● **PROVIDED TEXT**
--------
When Harbour Town Golf Links opened in 1969, the golf world
had never seen anything like Pete Dye’s innovative design, which included
masterful shaping and the use of railroad ties, sharp edging and ornamental
flourishes of Bahai and pampas grass—design elements unheard of at the time—that
cast indelible images in a first-time player’s mind. Three decades and a 2000
renovation later, Harbour Town stands as a classic, and in fact is
one of the courses that helped usher in the modern era of golf course
architecture.
Harbour Town was a meeting of several forces. Dye
was an accomplished amateur player who left the insurance business in the late ’50s
to build golf courses. In keeping with the general mood of the ’60s, Dye brought
a defiant, even counter-cultural approach to course building.
Meanwhile, on the remote South
Carolina island of
Hilton Head, Charles Fraser was looking
to build a third course at Sea Pines Plantation, a resort and residential community,
and already had hired George Cobb to complete a routing. He was approached by
Jack Nicklaus, who was looking to get into course design and convinced the
developer to also hire Dye.
--------
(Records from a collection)
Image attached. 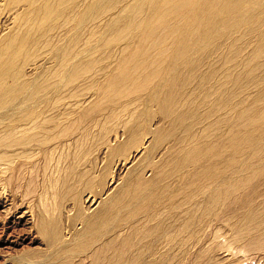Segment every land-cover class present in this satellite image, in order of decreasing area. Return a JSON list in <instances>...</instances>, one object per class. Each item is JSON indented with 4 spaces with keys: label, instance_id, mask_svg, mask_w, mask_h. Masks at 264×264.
<instances>
[{
    "label": "bare ground",
    "instance_id": "1",
    "mask_svg": "<svg viewBox=\"0 0 264 264\" xmlns=\"http://www.w3.org/2000/svg\"><path fill=\"white\" fill-rule=\"evenodd\" d=\"M153 105L181 139L156 161L143 121ZM106 154L124 158L128 180L111 192L97 165ZM262 175L264 0H0V188L19 196L0 226L24 227L20 250L41 238L58 249L48 259L81 243L79 264H155L151 256L174 258L160 245L180 239L188 264H264V202L247 184ZM173 187L169 224L156 209ZM239 212L222 258L192 252V222Z\"/></svg>",
    "mask_w": 264,
    "mask_h": 264
},
{
    "label": "rangeland",
    "instance_id": "2",
    "mask_svg": "<svg viewBox=\"0 0 264 264\" xmlns=\"http://www.w3.org/2000/svg\"><path fill=\"white\" fill-rule=\"evenodd\" d=\"M118 48H119V46H116L114 48V51H116ZM116 55H117V53H116ZM100 56L102 57V59H106V60L111 58L110 53H105L103 55L98 53L96 55V58L101 59ZM116 61H117V59L115 57H113L112 59L109 60V63H116ZM213 68L215 70H221V66H219V65L214 66ZM110 69H111V67H109V70ZM226 69L231 70L229 68H225L224 70H226ZM257 75H258L259 81L262 82V76L260 74V70L258 71ZM221 77H226V76H221ZM240 80L243 81L242 79H240ZM195 83L191 85L194 88L193 87H189V88L194 89L196 91V90H198L197 87L199 85L202 86V84L200 82H198L199 84L197 82H195ZM243 83H244V81H243ZM223 84L226 85L228 88H230V87H232V80L228 79ZM205 88H207V87H205ZM194 90H193V92H194ZM180 94L188 95L189 92H188V90H184L182 93H178V95L175 96V100H178V98H180ZM80 95L82 96L79 98V100H81L80 102H83L84 100H88V99L90 100V98L92 96V94L89 93L88 91H82L80 93ZM239 96H240V94H239ZM200 101H201V99H200ZM246 106L251 108L249 105H246ZM242 107H244V106H242ZM62 112H63V110H62ZM127 117L128 116H126L125 118H127ZM143 121H144V123H145V121H146V123L148 122V125H147L148 128H147V130L145 129L146 130L145 138L147 140V142L145 141L146 146L150 142V148L152 149V151L155 150L154 153L151 151V153H150L151 158L149 160L156 161L157 159H159V157L162 154H164V153L166 154V151H164V150H166L167 148H170L171 151H174V148L179 147L180 140H181L180 136L178 134H170L171 127H170L169 123L168 122L166 123L165 121H163V119L159 115L158 105H153V110L148 115L144 113ZM102 124L104 125V123H102ZM105 130L106 129L104 128V130H102V131H105ZM120 130L121 129H119L118 132H120ZM95 131L97 133L98 130L96 129ZM161 133H164V139H161ZM147 135H150V136H147ZM110 141H111V139H110ZM110 141H109V143H110ZM124 142H126V138L120 137L119 143H124ZM111 145H114V143L111 142ZM94 147L96 149H98L100 147L99 143H95ZM135 151L136 150H134L133 152H135ZM161 152H163V153L159 154ZM101 153H102V151L98 155H100ZM98 155L96 157H98ZM109 156L110 155L107 156V154H106V155H103L102 157H100V160L97 161V165H101L100 167L102 169H105L106 172L108 173V178H109L108 179V190L111 192V190L116 189L117 187H118V190L123 188L124 184L128 180L125 181L127 178L126 171H123V169H121L122 166H120V162H119V161H122L124 158L121 157L119 159H116V158H110ZM142 163H143V161L139 164V166H141ZM242 164L245 165V162L242 161ZM261 165H263V164H261ZM149 166H152V165L147 164V167H149ZM146 168H144L141 172L145 173V175L147 174L146 176H150L151 173H147L146 171L148 169H146ZM237 182H239V181H237ZM3 183H5L4 184L5 186L2 187L3 186L2 185L0 188V191H1V193H4L5 198H7V199H1L0 198L2 200V203L0 200V204H1V206H3V208H0V213H2V215L4 214V216H5V214L8 213V210L11 206L10 205L11 202L8 201V199L13 200L12 197H14V198H16V201H15L16 204H19V202H18L19 196L17 194H16V197H15V195H13V193H15V190H16L15 189L16 187H12L13 184H9V188H8V187H6V186H8V185H6V182H2V184ZM174 183L177 186H179L176 180H174ZM251 183H252V185L257 186L256 198L258 200H261L263 203L264 202V190L261 186H264V175L261 176L259 183L250 182L247 184H251ZM10 187H11V189H10ZM12 188H14V190H12ZM176 188L177 187H173V189L170 188L169 191H167L165 193V195H164L165 197H163V199L160 201L159 207L156 209V214L159 215L161 218L163 216L167 215V212H168V206L167 205H168L169 200L167 202H165V200L168 197V195L170 194V191L173 192L174 190H176ZM8 189H10V191ZM244 195H242L240 197H243ZM178 201H179V199L176 200V202H178ZM4 202H6V203H4ZM258 210L261 214H264V211H262L260 205H258ZM25 211H27V210L26 209H22V211L17 210V212H16L17 217H19ZM242 212L225 215L222 218L221 222H219V223L213 224V222H215V221H213V219L209 220L208 217H201L198 221L192 222V226L189 228V230H192L191 233L195 234L196 237H198L197 240H193V241L189 242L191 244L190 247H191L192 252L197 254V252H199V251L201 253L203 250L205 252H209V251L213 250L211 253L212 259L216 260V259L220 258V256L222 258V255L219 256L221 251L217 250V249L222 248V246H220V244L222 243L223 237L226 234L231 235V231L229 230L230 227H232L233 225L234 226L242 225L241 219H240ZM176 215H177L176 213H172V212L170 213L169 212V214L167 216H165V219H163V220H167L166 218H168V217H169L168 220H171V218H172V221H169V224H170L171 222L176 221V220H174V216L176 218ZM13 219H15V218H13ZM178 219H179V217H178ZM260 221H261L260 219H253L252 228H257L260 225ZM11 222H12V220H11ZM210 224H212V225L210 226ZM231 224H232V226H230ZM15 226H17V227H15ZM7 227H9V228H7ZM200 228H203V229L201 230ZM167 229L171 230V233H174V231L177 230V225L175 224V228L173 227L172 229L171 228H167ZM2 230H3V232H2ZM21 231L24 232V227L22 225L9 224V223L8 224L7 223L1 224V226H0V264H33V263L36 264L37 261L41 262V264H79L80 263L79 258H76L75 254H77L76 249L80 246H84L83 244L77 243L76 245L73 244V245L68 246L66 248H60L63 250L57 256H55L53 259H48L49 254H52L54 251H56L58 249H50L49 250L47 248V244L44 241H42V239L40 238V239L35 241L34 245L31 247V249H26V250L22 251V249L21 250L19 249L21 247H19L20 244H18V242H17L19 240L20 236L23 235L22 234L23 232H21ZM19 232L21 235L19 234ZM2 234H3V236H2ZM17 237H19V238H17ZM179 240L180 239H178V240L175 239V241L173 242L175 244L170 245L169 243L168 244L164 243V244L160 245V247H159V249H169V247L171 246L170 249H172V254L174 255L173 259H172V256L171 257L169 256V258L167 259L166 256L162 258L159 255L151 256L150 259L156 261L155 264H182V263L188 264L190 260L187 261V258L185 259L184 254H186L185 252H189V249H179L178 248ZM15 242H17V243H15ZM112 247H113V244H111L109 246V248H112ZM151 249H154V247L152 246ZM50 252H52V253H50ZM113 254H114V256L116 255V250L113 252ZM16 258H17V260H20L21 263H15L13 261V259H16ZM42 259H44V260H42ZM83 264H91L90 259L85 260ZM227 264H229V263H227ZM243 264H255V263L254 262H247V263L244 262Z\"/></svg>",
    "mask_w": 264,
    "mask_h": 264
}]
</instances>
--------
● **DIRECTIVE 1**
According to the Harbour Town text, in what year did Harbour Town Golf Links open?
● **DIRECTIVE 2**
Translate this sentence from the Harbour Town text into Spanish: "Harbour Town was a meeting of several forces."
● **DIRECTIVE 3**
Shorten the Harbour Town paragraph beginning "When Harbour Town Golf Links opened in 1969" and keep its main facts.

● **RIGHT ANSWER 1**
1969

● **RIGHT ANSWER 2**
Harbour Town fue el punto de encuentro de varias fuerzas.

● **RIGHT ANSWER 3**
Harbour Town Golf Links opened in 1969 with Pete Dye's innovative design. Its masterful shaping, railroad ties, sharp edging and ornamental Bahai and pampas grass were unheard of at the time. Three decades and a 2000 renovation later, it stands as a classic and one of the courses that helped usher in the modern era of golf course architecture.